At first glance, it seems to be just one more article that confirms what the IHI has been telling us and the public for years: that hospitals are very dangerous places. The IHI estimates that there are 40,000 “instances of medical harm” that occur in the hospital every day.
Moreover, if any of these “instances” results in a ventricular tachycardia arrest–well, you may wish you were at an airport or casino instead, because you’d have a better chance of surviving. Of course, this survival-rate comparison involves two different patient populations; those crowding the casinos are generally healthier than our hospitalized patients. (Anyone who has been to a casino on a Tuesday morning may contest this assumption).
Whenever an article demonstrates that things need to be improved in the hospital, we hospitalists generally take this to be a validation of our existence and justification of our mission. Although improving time to defibrillation may become one of our new value-added rallying cries, the article had some interesting points that we might want to consider before we go off to battle.
The first point is that no matter how good we think we may be at running codes for ventricular arrhythmia, a computer probably can do it better. I am not sure if this means that automation is the answer to the hospitalist shortage. But it is important to realize that, much like protocol driven care algorithms, sometimes less is more when it comes to cognitive practices.

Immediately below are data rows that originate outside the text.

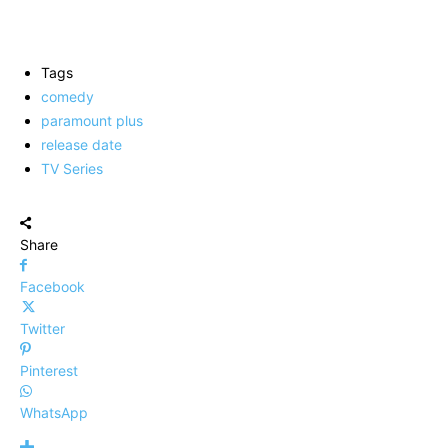
Tags
comedy
paramount plus
release date
TV Series
Share
Facebook
Twitter
Pinterest
WhatsApp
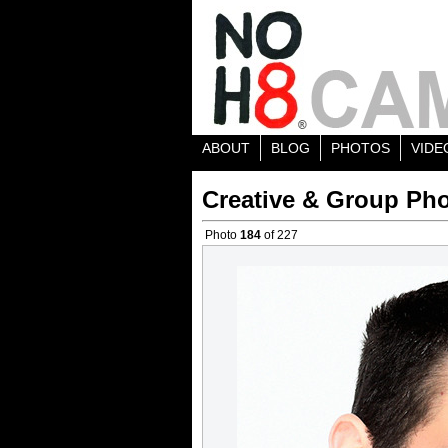
ABOUT
BLOG
PHOTOS
VIDE
Creative & Group Pho
Photo
184
of 227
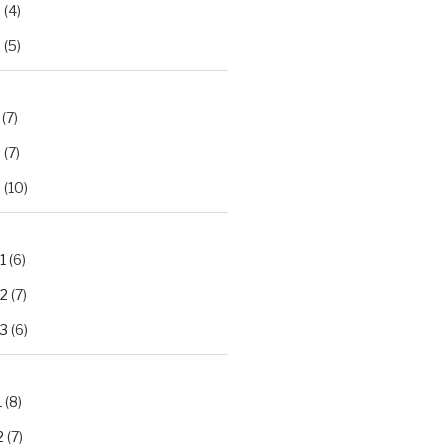
2
(4)
3
(5)
(7)
2
(7)
3
(10)
1
(6)
.2
(7)
.3
(6)
1
(8)
2
(7)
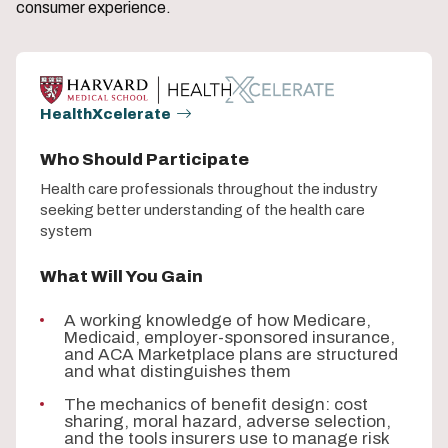
consumer experience.
HealthXcelerate
Who Should Participate
Health care professionals throughout the industry
seeking better understanding of the health care
system
What Will You Gain
A working knowledge of how Medicare,
Medicaid, employer-sponsored insurance,
and ACA Marketplace plans are structured
and what distinguishes them
The mechanics of benefit design: cost
sharing, moral hazard, adverse selection,
and the tools insurers use to manage risk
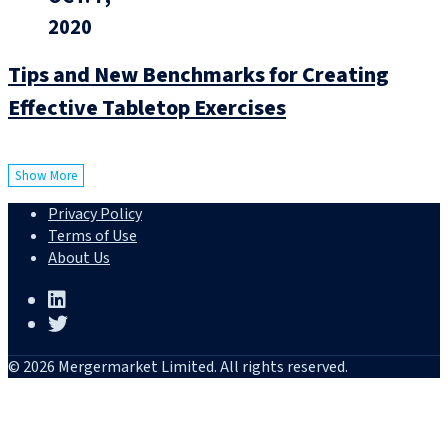
2020
Tips and New Benchmarks for Creating
Effective Tabletop Exercises
Show More
Privacy Policy
Terms of Use
About Us
© 2026 Mergermarket Limited. All rights reserved.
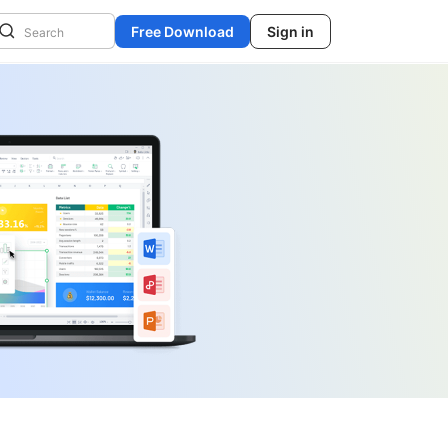
Free Download
Sign in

Second, short staffing on nights and weekends, as this study and others have suggested, results in poorer patient outcomes. I think this may further strengthen the trend to in-house hospitalist coverage and make it more evident that programs need to be prepared to staff the same on weekends as during the week. Of course, neither 24-hour coverage nor 100% weekend coverage is easily accomplished in this tight hospitalist job market.
Finally, I pride myself on resource allocation. When case management reminds me that we are short on telemetry beds, our team works very hard to triage patients to non-telemetry units. This study suggested, however, that those off telemetry had longer times to resuscitation.
No surprise there, but does that mean I need to think twice before releasing patients from telemetry for fear of medico-legal consequences, no matter how stable my patient may be?
And I imagine that hospital CEOs everywhere are cringing. Will it become the standard of care to place a defibrillator in every room? (Maybe private rooms aren’t such a good idea after all. Perhaps we need to teach roommates how to use automated defibrillators.)
Defibrillators in every room might be affordable, but what about expanding telemetry to link all patients to a central, automated system that recognizes and sounds an alert for an arrhythmia? That solution is alluded to in the NEJM commentary. But in the last few hospitals where I’ve worked, I saw them struggle mightily to expand their telemetry capacity, and I know that the funding for such expansion does not come easily.
Despite some of the issues that bear consideration, I am sure that we hospitalists will be at the forefront of improving time to defibrillation in the hospital. In time, cardiac-arrest-to-shock time may even become a standard measurement akin to door-to-catheterization time in acute MIs. In the end, the key point that I take away from this study is that I need to arrive at codes quickly–and be prepared to shock first and ask questions later.